DATA FOR THIS EXERCISE: Begin
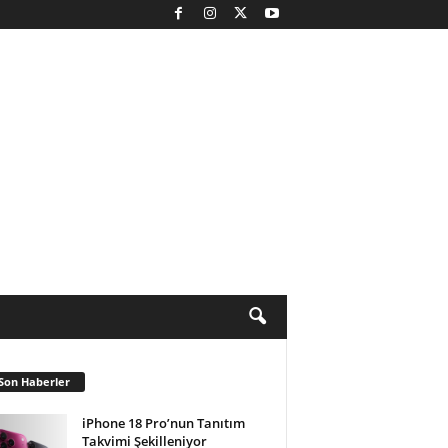
Son Haberler
iPhone 18 Pro’nun Tanıtım
Takvimi Şekilleniyor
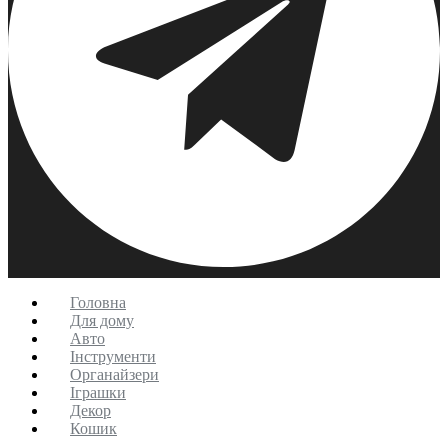
Головна
Для дому
Авто
Інструменти
Органайзери
Іграшки
Декор
Кошик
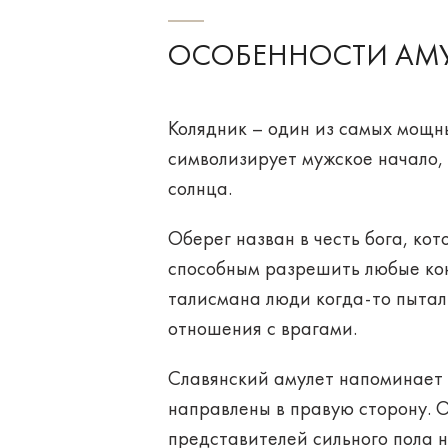
ОСОБЕННОСТИ АМ
Колядник – один из самых
мощны
символизирует мужское начало, 
солнца.
Оберег назван в честь бога, ко
способным разрешить любые ко
талисмана люди когда-то пытал
отношения с врагами.
Славянский амулет напоминает 
направлены в правую сторону
. 
представителей сильного пола н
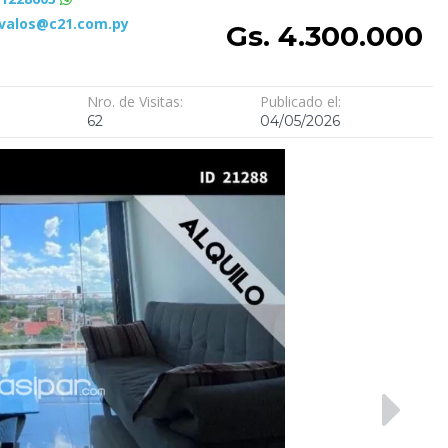
avalos@c21.com.py
Gs. 4.300.000
Nro. de Visitas:
Publicado el:
62
04/05/2026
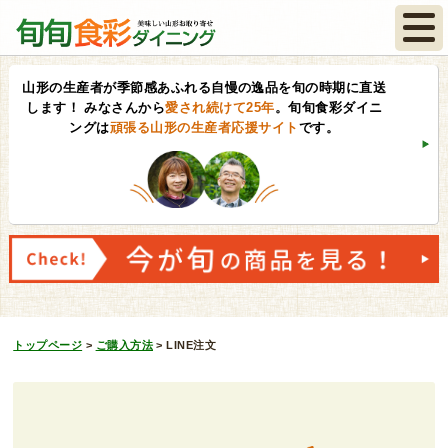
山形の生産者が季節感あふれる自慢の逸品を旬の時期に直送
します！
みなさんから
愛され続けて25年
。旬旬食彩ダイニ
ングは
頑張る山形の生産者応援サイト
です。
トップページ
>
ご購入方法
>
LINE注文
DATA FOR THIS EXERCISE: End
◆ **WORK ITEM**: Word for word, set down each record shown above, omitting the pictures.

◆ **COMPLETED TASK**:
Son Haberler
iPhone 18 Pro’nun Tanıtım
Takvimi Şekilleniyor
Головна
Для дому
Авто
Інструменти
Органайзери
Іграшки
Декор
Кошик
ОСОБЕННОСТИ АМ
Колядник – один из самых
мощны
символизирует мужское начало, 
солнца.
Оберег назван в честь бога, ко
способным разрешить любые ко
талисмана люди когда-то пытал
отношения с врагами.
Славянский амулет напоминает 
направлены в правую сторону
. 
представителей сильного пола н
avalos@c21.com.py
Gs. 4.300.000
Nro. de Visitas:
Publicado el:
62
04/05/2026
山形の生産者が季節感あふれる自慢の逸品を旬の時期に直送
します！
みなさんから
愛され続けて25年
。旬旬食彩ダイニ
ングは
頑張る山形の生産者応援サイト
です。
トップページ
>
ご購入方法
>
LINE注文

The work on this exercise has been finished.